Thank you for all the great advice so far!
There are no known medical problems for which my OH needs to take medication, other than some iron supplements. We have also changed from pill to coil, in hopes that this would improve things. We are no athletes but no couch potatoes either so should be fit enough to orgasm.
We shall try in the morning, but I see already a couple of problems with that as OH is the kind of person who wants to get up and do what needs to be done that day before "fun time". Also she usually does not sleep particularly well so I think she is actually not that relaxed in the morning.
We have tried hour long massages, prior to anything, and while it was enjoyed and relaxed her, there were no improvements. Long baths, also did not help, but were also enjoyed.
We communicate very openly and all fantasies that we could come up with have been discussed. I'm open minded and there has not been one which was mentioned that I said no to.

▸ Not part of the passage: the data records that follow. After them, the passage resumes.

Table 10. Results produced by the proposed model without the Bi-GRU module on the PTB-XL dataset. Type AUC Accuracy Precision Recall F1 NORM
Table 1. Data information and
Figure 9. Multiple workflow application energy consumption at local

I think as others have mentioned it is the "mind block", but how to get rid of that? She is a cerebral person, always thinking about things, but we all have busy lives and have stuff at work and at home, how are others doing it, to "switch off"?
I'll encourage her to read erotic stories again, I remember that she has enjoyed those in the past. I also agree with what has been said, that it is more likely to be successful when playing solo, so that she can fully focus on herself. Might also have a look at wands as an option as that is pretty much the only toy we haven't tried yet, can anyone recommend one?

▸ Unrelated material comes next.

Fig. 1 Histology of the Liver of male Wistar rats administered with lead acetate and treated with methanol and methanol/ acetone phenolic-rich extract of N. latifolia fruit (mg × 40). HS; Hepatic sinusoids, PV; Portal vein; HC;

Vixenchel, do you remember the medical condition of your friend? Also sorry to sound stupid, but what "push squeeze" do you refer to? Pressure on the G-spot at that moment, or vaginal contraction with the pelvic muscles?
LIL_KNOWN69, OH doesn't really enjoy receiving oral, and in fact is getting more pleasure from giving it. I have questioned my technique, but previous partners have enjoyed what I did, and reading up to improve my technique and get new ideas also didn't help.
A friend of my OH has recently suggested to her that we should change our relationship to an open one, so that she can be with older/more experienced gentlemen that can "show her how to orgasm". Apparently this scenario would potentially include me seeing other women to "learn". I'm not sure what to think of that, but feel guilty that I'm not able to help my OH orgasm.